Exercise aim: Say how many lines in the data hold "bicykel". Nothing else belongs in the answer.

Available data:
=== Begin Enclosure ===

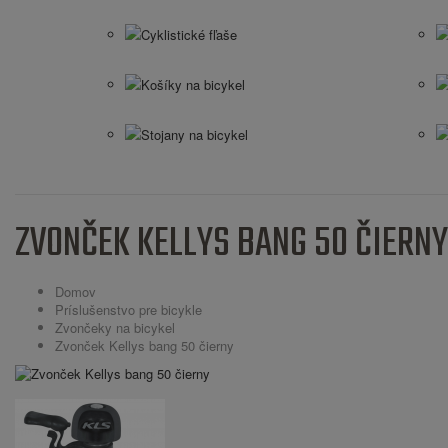
Cyklistické fľaše
Košíky na bicykel
Stojany na bicykel
ZVONČEK KELLYS BANG 50 ČIERNY
Domov
Príslušenstvo pre bicykle
Zvončeky na bicykel
Zvonček Kellys bang 50 čierny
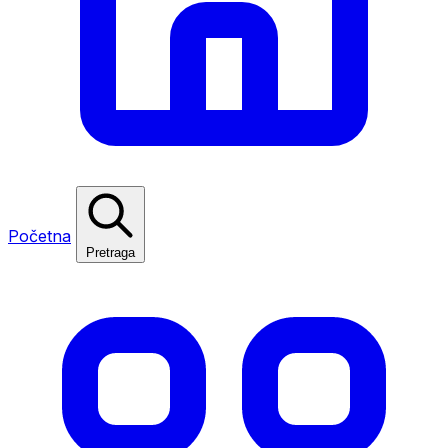
Početna
Pretraga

=== End Enclosure ===

Solution to this problem: 3